Saturday, June 28, 2014

God After Midnight (Psalm 89:46-52)

How long, Lord? will you hide yourself forever?
     How long will your wrath burn life fire?
Remember how fleeting is my life.
     For what futility you have created all humanity!
Who can live and not see death,
     or who can escape the power of the grave?
Lord, where is your former great love,
     which in your faithfulness you sword to David?
Remember, Lord how your servant has been mocked,
     how I bear in my heart the taunts of all the nations,
the taunts with which your enemies, Lord, have mocked,
     with which they have mocked every step of your anointed one.
Praise be to the Lord forever!
Amen and Amen.
Psalm 89:46-52 (NIV)

One of my guilty pleasures is ABBA. I enjoy their music and even own a copy of the movie Mama Mia. One song particularly stays with me, Give Me, Give Me, Give Me. The end of the chorus is rather simple, "Give me, give me, give me a man after midnight. Take me through the darkness to the break of the day." In spite of what one might think about this song running around in a gay man's head that is not why the song remains with me. Instead, through the twists of my life journey the lyrics morphed a bit and became, "Give me, give me, give me a God after midnight." This morphing has helped me to understand that while the God of light is dazzling and fantastic, it is the God of shadows which attracts my spiritual interest. Now to be sure it is the one and same Sacred Reality - even the scriptures attest that God is lord of both day and night. 

This Psalm invites us into the shadows of uncertainty and angst. "How long God? Will you hide yourself forever? (v. 44). Instead of the Promised Land, the psalmist has found the shadowlands. Groping in darkness, hands are extended with the hope that something solid will emerge out of the swirling mists. But all that is found is the disappointment of shadows folding into shadows. 

The sculpture by Ana Maria Pacheco is not a queer themed work of art. Rather it is a political themed work. The artist, now residing in the UK, is originally from Brazil and the piece represents the experience of the Brazilian death squads of the 1970s. Says Patricia Vieira in her book Seeing Politics Otherwise, while reviewing this and other works by Latina/Latino artists, "The experience of torture also lies beyond the mediation of interpretation, and the trauma resulting from the victims non-mediated encounter with reality does not lend itself to symbolic deciphering." In short, one can never make "sense" out of torture. 

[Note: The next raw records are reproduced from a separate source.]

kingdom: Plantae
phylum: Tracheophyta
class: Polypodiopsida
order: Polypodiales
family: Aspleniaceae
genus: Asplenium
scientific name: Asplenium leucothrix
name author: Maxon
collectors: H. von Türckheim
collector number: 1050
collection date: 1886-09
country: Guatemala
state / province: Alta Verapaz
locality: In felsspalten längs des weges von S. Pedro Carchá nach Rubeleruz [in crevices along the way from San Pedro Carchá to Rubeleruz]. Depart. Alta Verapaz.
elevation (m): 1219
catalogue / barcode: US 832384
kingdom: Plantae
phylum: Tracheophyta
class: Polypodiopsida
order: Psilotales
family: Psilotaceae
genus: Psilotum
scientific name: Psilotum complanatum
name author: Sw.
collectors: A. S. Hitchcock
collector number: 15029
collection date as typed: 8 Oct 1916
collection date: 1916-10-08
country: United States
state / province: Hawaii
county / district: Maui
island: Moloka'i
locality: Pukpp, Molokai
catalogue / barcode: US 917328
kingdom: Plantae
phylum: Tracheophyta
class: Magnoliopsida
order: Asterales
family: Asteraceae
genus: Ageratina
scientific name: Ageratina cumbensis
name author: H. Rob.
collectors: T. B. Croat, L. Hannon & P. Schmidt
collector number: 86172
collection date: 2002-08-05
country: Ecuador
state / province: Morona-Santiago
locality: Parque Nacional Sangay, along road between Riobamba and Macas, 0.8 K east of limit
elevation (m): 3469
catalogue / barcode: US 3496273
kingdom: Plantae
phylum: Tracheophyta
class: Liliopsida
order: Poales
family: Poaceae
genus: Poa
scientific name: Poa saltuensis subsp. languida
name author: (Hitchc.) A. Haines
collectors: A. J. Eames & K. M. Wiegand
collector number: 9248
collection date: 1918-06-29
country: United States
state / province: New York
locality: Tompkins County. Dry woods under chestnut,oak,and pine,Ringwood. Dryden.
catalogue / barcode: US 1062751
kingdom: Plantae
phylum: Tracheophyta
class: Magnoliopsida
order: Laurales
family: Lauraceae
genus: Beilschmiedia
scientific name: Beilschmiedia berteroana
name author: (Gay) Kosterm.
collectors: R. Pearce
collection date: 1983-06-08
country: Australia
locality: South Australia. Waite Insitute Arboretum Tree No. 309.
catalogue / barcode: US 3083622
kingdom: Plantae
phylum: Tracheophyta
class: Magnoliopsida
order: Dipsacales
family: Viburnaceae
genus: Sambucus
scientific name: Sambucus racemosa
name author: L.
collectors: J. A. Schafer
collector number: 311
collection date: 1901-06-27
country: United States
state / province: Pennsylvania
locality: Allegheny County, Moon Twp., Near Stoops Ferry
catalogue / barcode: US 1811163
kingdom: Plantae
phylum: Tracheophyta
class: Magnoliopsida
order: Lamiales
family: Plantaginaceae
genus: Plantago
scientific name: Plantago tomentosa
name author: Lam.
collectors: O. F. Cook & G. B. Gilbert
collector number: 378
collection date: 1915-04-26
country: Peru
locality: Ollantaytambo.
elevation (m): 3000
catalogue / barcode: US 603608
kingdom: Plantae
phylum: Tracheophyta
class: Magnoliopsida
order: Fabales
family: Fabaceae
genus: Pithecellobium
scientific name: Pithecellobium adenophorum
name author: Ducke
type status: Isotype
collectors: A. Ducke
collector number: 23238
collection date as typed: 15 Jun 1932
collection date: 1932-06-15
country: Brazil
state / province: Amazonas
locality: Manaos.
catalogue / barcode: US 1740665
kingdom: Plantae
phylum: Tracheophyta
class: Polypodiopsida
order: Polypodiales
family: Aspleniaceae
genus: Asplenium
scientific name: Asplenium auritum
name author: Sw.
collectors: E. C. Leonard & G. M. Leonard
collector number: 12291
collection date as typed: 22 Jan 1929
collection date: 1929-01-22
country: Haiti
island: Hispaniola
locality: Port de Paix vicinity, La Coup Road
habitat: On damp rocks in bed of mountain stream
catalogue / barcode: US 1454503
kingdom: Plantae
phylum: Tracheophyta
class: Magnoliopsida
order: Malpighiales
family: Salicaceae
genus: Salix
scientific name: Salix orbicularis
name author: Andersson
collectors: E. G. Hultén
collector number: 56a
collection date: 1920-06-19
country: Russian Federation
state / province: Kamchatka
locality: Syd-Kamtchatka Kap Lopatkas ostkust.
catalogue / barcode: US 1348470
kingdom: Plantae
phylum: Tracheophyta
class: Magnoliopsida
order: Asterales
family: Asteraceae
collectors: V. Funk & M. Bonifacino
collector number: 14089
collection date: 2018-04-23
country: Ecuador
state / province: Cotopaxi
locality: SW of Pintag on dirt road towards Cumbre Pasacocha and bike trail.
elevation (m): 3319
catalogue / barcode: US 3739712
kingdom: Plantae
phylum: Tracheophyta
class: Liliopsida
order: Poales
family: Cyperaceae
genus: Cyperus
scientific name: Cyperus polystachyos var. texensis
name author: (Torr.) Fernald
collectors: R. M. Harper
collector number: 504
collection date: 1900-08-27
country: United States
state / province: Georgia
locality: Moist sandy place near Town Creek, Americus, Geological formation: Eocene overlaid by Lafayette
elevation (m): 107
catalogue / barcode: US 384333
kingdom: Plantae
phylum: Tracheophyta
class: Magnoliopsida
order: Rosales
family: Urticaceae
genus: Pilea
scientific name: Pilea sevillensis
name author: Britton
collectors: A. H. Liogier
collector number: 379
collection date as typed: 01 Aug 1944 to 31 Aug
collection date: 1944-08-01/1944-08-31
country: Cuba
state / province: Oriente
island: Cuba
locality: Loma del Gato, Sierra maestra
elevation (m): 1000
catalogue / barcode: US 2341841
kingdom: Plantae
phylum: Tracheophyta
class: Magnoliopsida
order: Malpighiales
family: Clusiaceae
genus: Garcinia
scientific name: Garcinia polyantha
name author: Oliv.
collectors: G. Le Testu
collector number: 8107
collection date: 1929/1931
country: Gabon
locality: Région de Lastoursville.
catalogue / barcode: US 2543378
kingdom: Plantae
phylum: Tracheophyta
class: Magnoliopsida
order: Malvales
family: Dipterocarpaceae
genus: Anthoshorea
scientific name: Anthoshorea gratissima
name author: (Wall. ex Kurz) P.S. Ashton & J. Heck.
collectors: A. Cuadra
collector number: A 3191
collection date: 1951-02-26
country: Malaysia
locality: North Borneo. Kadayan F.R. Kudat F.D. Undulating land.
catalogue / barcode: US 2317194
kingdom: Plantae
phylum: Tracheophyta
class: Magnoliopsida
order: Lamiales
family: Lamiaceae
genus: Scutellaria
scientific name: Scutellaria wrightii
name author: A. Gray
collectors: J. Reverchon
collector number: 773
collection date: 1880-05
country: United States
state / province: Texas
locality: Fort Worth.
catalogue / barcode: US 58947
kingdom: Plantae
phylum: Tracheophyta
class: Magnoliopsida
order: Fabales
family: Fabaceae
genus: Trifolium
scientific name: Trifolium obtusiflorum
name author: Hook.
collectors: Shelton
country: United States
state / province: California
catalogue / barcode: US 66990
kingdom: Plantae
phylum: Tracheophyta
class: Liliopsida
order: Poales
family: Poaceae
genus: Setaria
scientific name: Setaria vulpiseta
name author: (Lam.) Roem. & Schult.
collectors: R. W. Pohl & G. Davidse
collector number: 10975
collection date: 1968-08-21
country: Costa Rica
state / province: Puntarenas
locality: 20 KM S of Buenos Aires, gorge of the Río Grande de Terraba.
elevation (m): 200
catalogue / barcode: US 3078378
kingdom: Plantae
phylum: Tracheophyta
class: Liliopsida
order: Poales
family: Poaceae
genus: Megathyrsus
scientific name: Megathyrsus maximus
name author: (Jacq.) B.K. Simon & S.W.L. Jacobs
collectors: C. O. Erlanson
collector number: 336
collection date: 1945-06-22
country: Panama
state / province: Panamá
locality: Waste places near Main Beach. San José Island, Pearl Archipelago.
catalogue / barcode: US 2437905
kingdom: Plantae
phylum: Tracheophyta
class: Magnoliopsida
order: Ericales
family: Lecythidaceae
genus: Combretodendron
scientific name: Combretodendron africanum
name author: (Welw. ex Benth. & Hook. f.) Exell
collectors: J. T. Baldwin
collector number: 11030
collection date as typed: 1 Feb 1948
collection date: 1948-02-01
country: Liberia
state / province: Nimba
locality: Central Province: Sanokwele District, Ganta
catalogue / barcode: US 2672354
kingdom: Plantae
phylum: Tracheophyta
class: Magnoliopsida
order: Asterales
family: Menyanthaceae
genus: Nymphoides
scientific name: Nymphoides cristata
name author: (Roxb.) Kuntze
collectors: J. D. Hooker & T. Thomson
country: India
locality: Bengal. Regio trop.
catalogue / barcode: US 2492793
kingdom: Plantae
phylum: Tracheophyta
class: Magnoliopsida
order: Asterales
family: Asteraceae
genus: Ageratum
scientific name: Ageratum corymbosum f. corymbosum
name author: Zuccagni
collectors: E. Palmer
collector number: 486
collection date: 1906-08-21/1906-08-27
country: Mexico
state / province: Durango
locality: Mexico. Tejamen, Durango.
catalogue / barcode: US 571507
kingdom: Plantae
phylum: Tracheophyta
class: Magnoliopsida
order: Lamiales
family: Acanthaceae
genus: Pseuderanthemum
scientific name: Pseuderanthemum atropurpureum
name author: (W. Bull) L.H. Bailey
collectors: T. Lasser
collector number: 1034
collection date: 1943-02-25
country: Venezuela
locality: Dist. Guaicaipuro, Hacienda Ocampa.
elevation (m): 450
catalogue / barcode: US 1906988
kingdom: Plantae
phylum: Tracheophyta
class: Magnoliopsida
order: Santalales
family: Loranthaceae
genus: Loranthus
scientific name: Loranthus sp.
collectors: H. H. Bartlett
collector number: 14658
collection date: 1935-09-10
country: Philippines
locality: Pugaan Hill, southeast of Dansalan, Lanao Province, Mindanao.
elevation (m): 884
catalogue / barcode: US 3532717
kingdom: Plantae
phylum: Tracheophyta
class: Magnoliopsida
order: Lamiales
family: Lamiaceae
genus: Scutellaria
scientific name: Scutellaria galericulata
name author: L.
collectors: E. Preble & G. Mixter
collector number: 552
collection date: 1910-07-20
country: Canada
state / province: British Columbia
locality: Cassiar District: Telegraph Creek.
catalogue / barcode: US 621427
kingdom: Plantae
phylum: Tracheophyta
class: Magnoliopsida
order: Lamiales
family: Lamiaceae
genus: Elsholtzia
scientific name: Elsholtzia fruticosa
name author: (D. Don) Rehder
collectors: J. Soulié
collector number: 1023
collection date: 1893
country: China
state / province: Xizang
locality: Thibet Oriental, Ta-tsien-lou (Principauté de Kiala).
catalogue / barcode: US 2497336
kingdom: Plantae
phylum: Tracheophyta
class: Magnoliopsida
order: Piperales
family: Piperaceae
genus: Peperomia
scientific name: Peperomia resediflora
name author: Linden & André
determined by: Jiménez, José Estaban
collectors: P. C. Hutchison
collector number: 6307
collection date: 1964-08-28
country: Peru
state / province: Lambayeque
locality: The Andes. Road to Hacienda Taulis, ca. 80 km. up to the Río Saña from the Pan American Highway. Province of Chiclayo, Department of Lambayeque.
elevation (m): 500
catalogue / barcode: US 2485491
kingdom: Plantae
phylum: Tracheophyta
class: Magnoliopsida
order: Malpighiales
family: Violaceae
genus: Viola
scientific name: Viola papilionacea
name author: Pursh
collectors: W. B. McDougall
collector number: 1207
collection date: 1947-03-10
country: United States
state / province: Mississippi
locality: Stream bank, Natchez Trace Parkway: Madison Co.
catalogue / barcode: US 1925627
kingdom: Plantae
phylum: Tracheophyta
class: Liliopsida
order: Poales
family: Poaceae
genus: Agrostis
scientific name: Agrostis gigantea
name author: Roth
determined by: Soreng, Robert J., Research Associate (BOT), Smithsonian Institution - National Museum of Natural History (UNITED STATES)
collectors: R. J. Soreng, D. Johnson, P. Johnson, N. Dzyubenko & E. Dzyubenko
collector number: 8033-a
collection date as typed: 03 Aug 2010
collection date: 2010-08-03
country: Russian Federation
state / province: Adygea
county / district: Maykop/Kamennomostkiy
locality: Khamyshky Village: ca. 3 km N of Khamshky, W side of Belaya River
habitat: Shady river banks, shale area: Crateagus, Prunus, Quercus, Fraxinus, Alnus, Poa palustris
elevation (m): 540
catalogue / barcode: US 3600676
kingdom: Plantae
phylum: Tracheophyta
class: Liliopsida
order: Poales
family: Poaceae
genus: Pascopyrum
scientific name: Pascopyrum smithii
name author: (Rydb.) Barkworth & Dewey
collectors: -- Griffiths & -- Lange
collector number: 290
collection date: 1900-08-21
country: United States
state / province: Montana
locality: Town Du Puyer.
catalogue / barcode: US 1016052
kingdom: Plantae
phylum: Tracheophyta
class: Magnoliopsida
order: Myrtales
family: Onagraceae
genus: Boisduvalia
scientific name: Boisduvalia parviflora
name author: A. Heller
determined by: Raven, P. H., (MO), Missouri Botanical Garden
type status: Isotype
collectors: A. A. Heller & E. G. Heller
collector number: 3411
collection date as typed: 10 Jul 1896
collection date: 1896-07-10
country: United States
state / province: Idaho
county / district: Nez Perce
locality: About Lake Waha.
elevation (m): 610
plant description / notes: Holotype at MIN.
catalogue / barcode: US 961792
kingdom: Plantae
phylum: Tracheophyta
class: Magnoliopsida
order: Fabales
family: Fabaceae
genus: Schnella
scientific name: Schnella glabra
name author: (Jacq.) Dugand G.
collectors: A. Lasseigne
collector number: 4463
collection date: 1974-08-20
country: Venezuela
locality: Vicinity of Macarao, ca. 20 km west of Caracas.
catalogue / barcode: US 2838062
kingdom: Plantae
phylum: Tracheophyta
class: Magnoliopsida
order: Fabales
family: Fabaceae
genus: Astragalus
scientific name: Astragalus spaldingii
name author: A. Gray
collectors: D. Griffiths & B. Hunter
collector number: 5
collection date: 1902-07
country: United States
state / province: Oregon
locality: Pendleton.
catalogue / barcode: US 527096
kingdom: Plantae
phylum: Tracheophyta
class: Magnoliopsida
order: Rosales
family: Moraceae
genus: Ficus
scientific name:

Pacheco's sculpture cannot be interpreted even as it fails to interpret the reality to which it points. By what words or images can we relay the terror of indifference that leads to brutality and death? How could we ever explore the inner dialogue of the victim as her/his life is viewed as expendable? Can we, or should we seek to plumb the thought process of those who kill indiscriminately? We could try, but in the end we will fail. Only our own personal encounter with such reality can help us understand. 

All queer people wrestle with the issue of how to interpret or mediate our experience to straight people. In some way we will always fail for our experience lies beyond what can be shared as no word or symbol can carry the full load of what it means to be sexually and gender diverse in a heteronormative world. As we observe the 45th anniversary of the Stonewall Riots we can understand that those gathered acted out, because speaking up could not help "decipher" the experience of oppression. 

This becomes more problematic for queer people of faith as we seek to share our stories in what has traditionally been heteronormative houses of worship. From such worship centers the label of "sinner" has been (and in some cases still is) used to torture all those who do not conform. Our spiritual landscape of the shadowlands lies beyond interpretation. Those who have experienced the underbelly of faith can talk to each other, but those who have not tend to scratch their heads and pass over such spiritual reality as less than faithful. I find it interesting that our psalmist simply ends the psalm without any resolution. "They have mocked every step of your Messiah (anointed one)" is abruptly followed by "Praise be to the Lord forever," as if the psalmist realizes the futility of seeking to explain the shadowlands of faith. 

William James, the father of American psychology and a deeply spiritual person in his own right, described this dynamic as being either "once-born" or "twice-born." The once-born are those for whom God is the parent who keeps them safe and from harm. No concerns have ever arisen to shake their faith. The twice-born are those for whom God is no longer the almighty parent. Twice-born people have wrestled with disappointment in God to find a deeper and more penetrating faith. God, for the twice-born, is One who walks with them through the shadows of a less than perfect life. Or to misquote ABBA, the "God after midnight."